Updated April 16, 2020 - 6:23 pm

U.S. homebuilder confidence plunged a record amount this month as the coronavirus pandemic devastates the economy.

The National Association of Home Builders/Wells Fargo housing market index dropped 58 percent from March to a score of 30 this month, the association reported Wednesday.

Any score over 50 indicates that more builders view market conditions as good than poor, the release said.

Homebuilder confidence had climbed across the country last year amid a then-strong economy, and sales volume surged to the fastest pace in years at the start of 2020 before the pandemic hit, the association reported.

But in the past month, businesses have closed en masse across the U.S., often on government orders, to contain the virus’s spread, resulting in soaring job losses.

The 42-point plunge in confidence was the largest monthly change in the history of the index, producing the lowest confidence reading since mid-2012, the association said.

The survey, which focused on the market for newly built single-family houses, was conducted April 1-13.

NAHB Chairman Dean Mon, a New Jersey developer, said in a statement that the “unprecedented drop in builder confidence is due exclusively to the coronavirus outbreak,” adding that unemployment has “skyrocketed” and supply chain gaps have “hampered” construction.

Before the pandemic, U.S. builders sold homes in January and February at the fastest pace since the Great Recession, NAHB chief economist Robert Dietz said in the release.

In Southern Nevada, builders’ pipeline of sales shrank last month as the valley rapidly shut down to contain the virus’s spread and as job losses statewide shot up to record levels.

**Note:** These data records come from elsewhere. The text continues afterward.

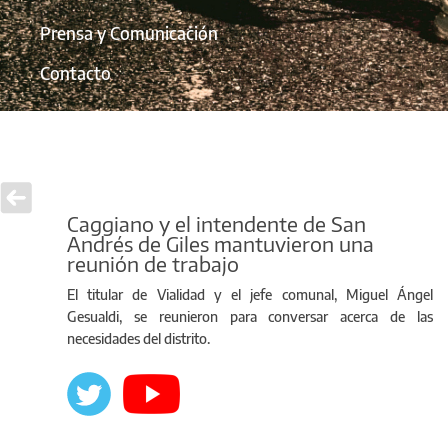
Prensa y Comunicación
Contacto
Caggiano y el intendente de San
Andrés de Giles mantuvieron una
reunión de trabajo
El titular de Vialidad y el jefe comunal, Miguel Ángel
Gesualdi, se reunieron para conversar acerca de las
necesidades del distrito.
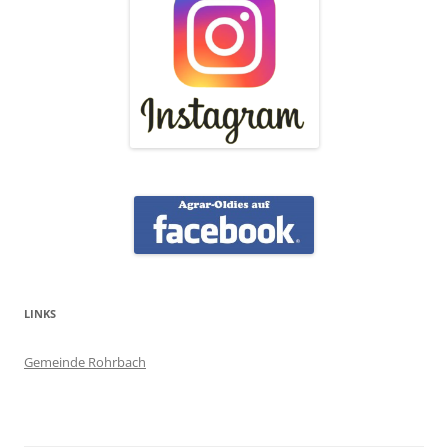
LINKS
Gemeinde Rohrbach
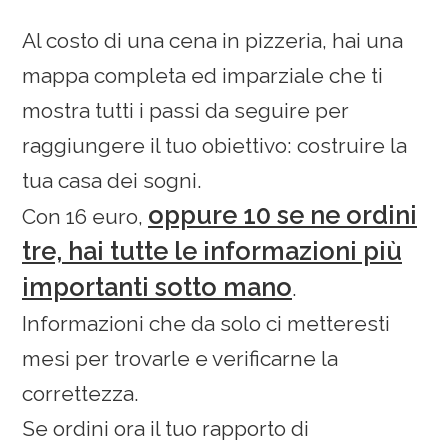
Al costo di una cena in pizzeria, hai una
mappa completa ed imparziale che ti
mostra tutti i passi da seguire per
raggiungere il tuo obiettivo: costruire la
tua casa dei sogni.
oppure 10 se ne ordini
Con 16 euro,
tre, hai tutte le informazioni più
importanti sotto mano
.
Informazioni che da solo ci metteresti
mesi per trovarle e verificarne la
correttezza.
Se ordini ora il tuo rapporto di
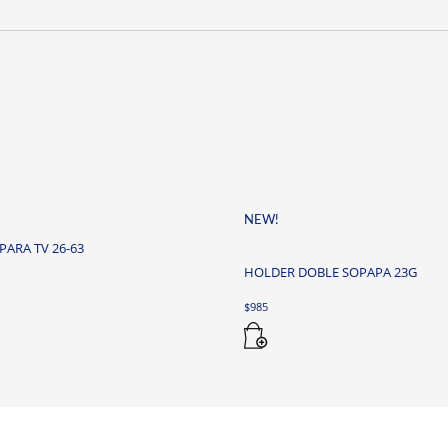
NEW!
PARA TV 26-63
HOLDER DOBLE SOPAPA 23G
$
985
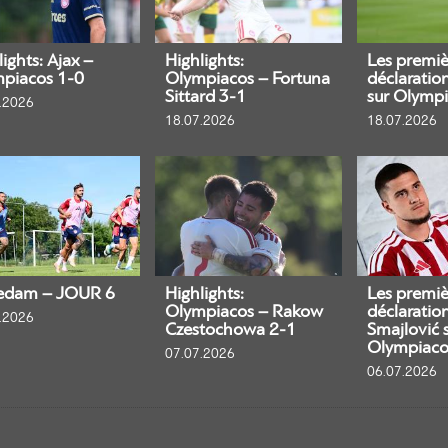
ights: Ajax –
Highlights:
Les premiè
piacos 1-0
Olympiacos – Fortuna
déclaratio
Sittard 3-1
sur Olympi
.2026
18.07.2026
18.07.2026
edam – JOUR 6
Highlights:
Les premiè
Olympiacos – Rakow
déclaratio
.2026
Czestochowa 2-1
Smajlović 
Olympiaco
07.07.2026
06.07.2026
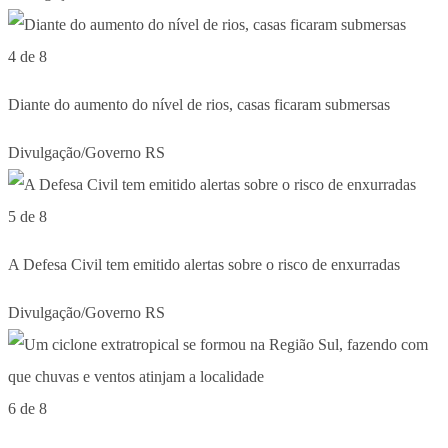
4 de 8
Diante do aumento do nível de rios, casas ficaram submersas
Divulgação/Governo RS
5 de 8
A Defesa Civil tem emitido alertas sobre o risco de enxurradas
Divulgação/Governo RS
6 de 8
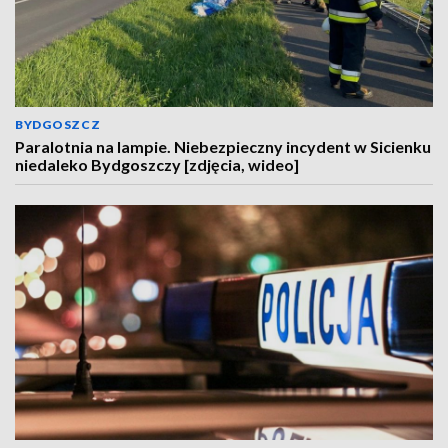
BYDGOSZCZ
Paralotnia na lampie. Niebezpieczny incydent w Sicienku
niedaleko Bydgoszczy [zdjęcia, wideo]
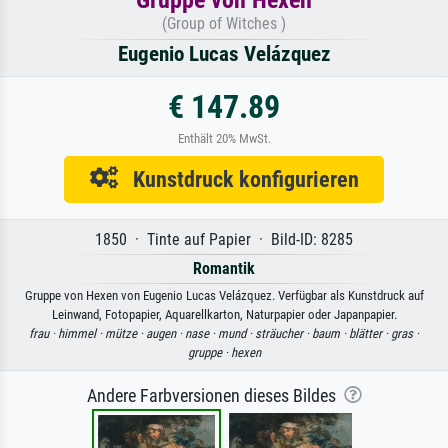
(Group of Witches )
Eugenio Lucas Velázquez
€ 147.89
Enthält 20% MwSt.
Kunstdruck konfigurieren
1850 · Tinte auf Papier · Bild-ID: 8285
Romantik
Gruppe von Hexen von Eugenio Lucas Velázquez. Verfügbar als Kunstdruck auf
Leinwand, Fotopapier, Aquarellkarton, Naturpapier oder Japanpapier.
frau ·
himmel ·
mütze ·
augen ·
nase ·
mund ·
sträucher ·
baum ·
blätter ·
gras ·
gruppe ·
hexen
Andere Farbversionen dieses Bildes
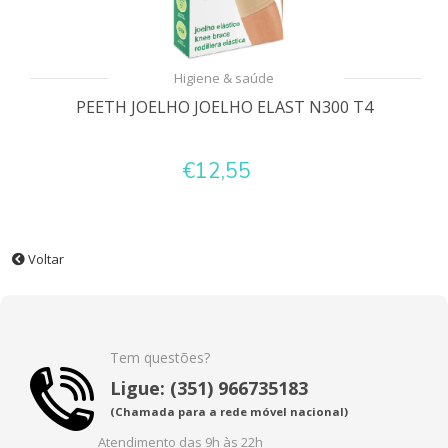
Higiene & saúde
PEETH JOELHO JOELHO ELAST N300 T4
€12,55
Voltar
Tem questões?
Ligue: (351) 966735183
(Chamada para a rede móvel nacional)
Atendimento das 9h às 22h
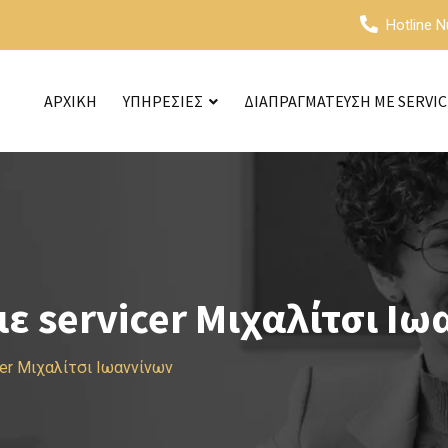
Hotline 
ΑΡΧΙΚΗ
ΥΠΗΡΕΣΙΕΣ
ΔΙΑΠΡΑΓΜΑΤΕΥΣΗ ΜΕ SERVI
 servicer Μιχαλίτσι Ιω
er Μιχαλίτσι Ιωαννίνων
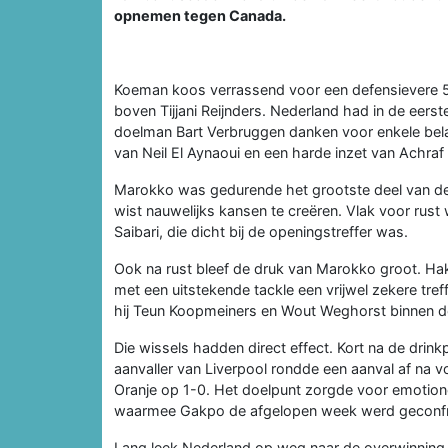
opnemen tegen Canada.
Koeman koos verrassend voor een defensievere 5
boven Tijjani Reijnders. Nederland had in de eers
doelman Bart Verbruggen danken voor enkele belan
van Neil El Aynaoui en een harde inzet van Achraf 
Marokko was gedurende het grootste deel van de w
wist nauwelijks kansen te creëren. Vlak voor r
Saibari, die dicht bij de openingstreffer was.
Ook na rust bleef de druk van Marokko groot. Ha
met een uitstekende tackle een vrijwel zekere tref
hij Teun Koopmeiners en Wout Weghorst binnen de 
Die wissels hadden direct effect. Kort na de dr
aanvaller van Liverpool rondde een aanval af na 
Oranje op 1-0. Het doelpunt zorgde voor emotione
waarmee Gakpo de afgelopen week werd geconfr
Lang leek Nederland op weg naar de overwinning, 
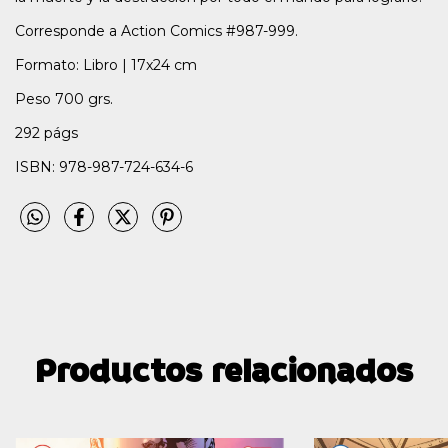
Corresponde a Action Comics #987-999.
Formato: Libro | 17x24 cm
Peso 700 grs.
292 págs
ISBN: 978-987-724-634-6
Productos relacionados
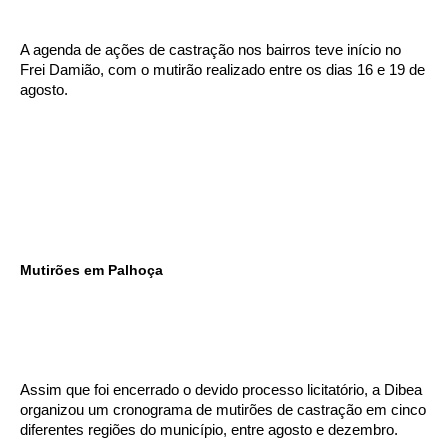
A agenda de ações de castração nos bairros teve início no
Frei Damião, com o mutirão realizado entre os dias 16 e 19 de
agosto.
Mutirões em Palhoça
Assim que foi encerrado o devido processo licitatório, a Dibea
organizou um cronograma de mutirões de castração em cinco
diferentes regiões do município, entre agosto e dezembro.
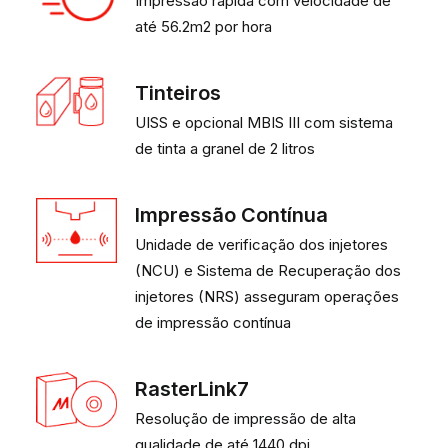
Impressão rápida com velocidade de
até 56.2m2 por hora
Tinteiros
UISS e opcional MBIS III com sistema
de tinta a granel de 2 litros
Impressão Contínua
Unidade de verificação dos injetores
(NCU) e Sistema de Recuperação dos
injetores (NRS) asseguram operações
de impressão contínua
RasterLink7
Resolução de impressão de alta
qualidade de até 1440 dpi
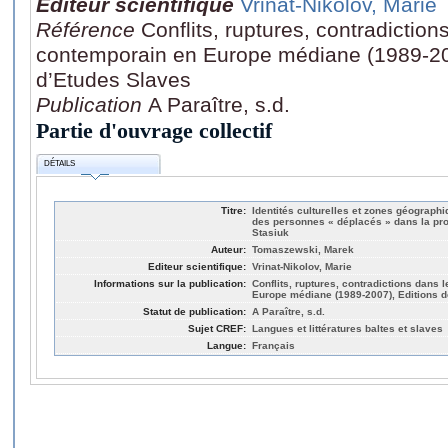
Editeur scientifique
Vrinat-Nikolov, Marie
Référence
Conflits, ruptures, contradictions
contemporain en Europe médiane (1989-2007
d’Etudes Slaves
Publication
A Paraître, s.d.
Partie d'ouvrage collectif
DÉTAILS
Titre:
Identités culturelles et zones géograph
des personnes « déplacés » dans la pro
Stasiuk
Auteur:
Tomaszewski, Marek
Editeur scientifique:
Vrinat-Nikolov, Marie
Informations sur la publication:
Conflits, ruptures, contradictions dans 
Europe médiane (1989-2007), Editions de
Statut de publication:
A Paraître, s.d.
Sujet CREF:
Langues et littératures baltes et slaves
Langue:
Français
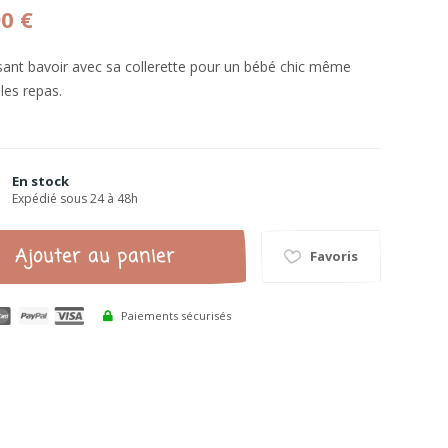
90 €
sant bavoir avec sa collerette pour un bébé chic même
les repas.
En stock
Expédié sous 24 à 48h
Ajouter au panier
Favoris
Paiements sécurisés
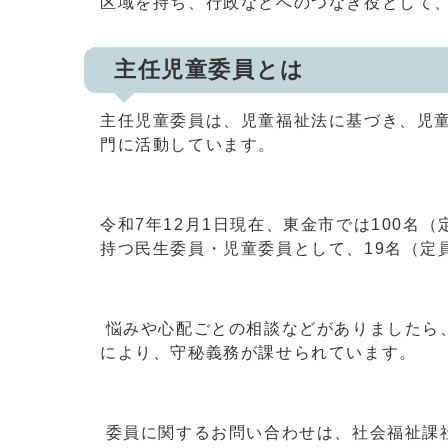
区域を持ち、行政などへのつなぎ役として
主任児童委員とは
主任児童委員は、児童福祉法に基づき、児
門に活動しています。
令和7年12月1日現在、東金市では100名
持つ民生委員・児童委員として、19名（定
悩みや心配ごとの相談などがありましたら
により、守秘義務が課せられています。
委員に関するお問い合わせは、社会福祉課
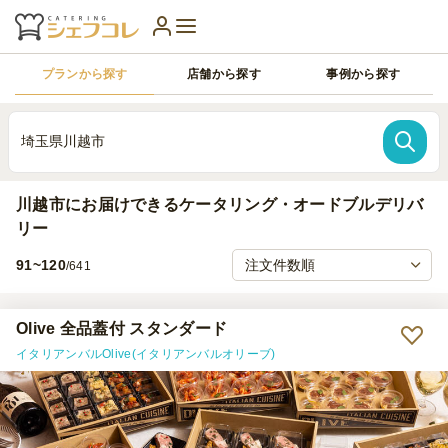
プランから探す
店舗から探す
事例から探す
埼玉県川越市
川越市にお届けできるケータリング・オードブルデリバ
リー
91~120
/641
Olive 全品蓋付 スタンダード
イタリアンバルOlive(イタリアンバルオリーブ)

Builders signed 143 sales contracts and had 51 sales cancellations in the week ending March 29, compared with 357 sales and 28 canceled deals in the week ending March 8, according to Las Vegas-based Home Builders Research.

Nearly 92,300 initial unemployment insurance claims were filed in Nevada for the week ending March 21, up more than 1,350 percent from the prior week and by far the most ever.

The previous weekly record was 8,945 claims in January 2009 after the housing bubble had burst, the Nevada Department of Employment, Training and Rehabilitation reported.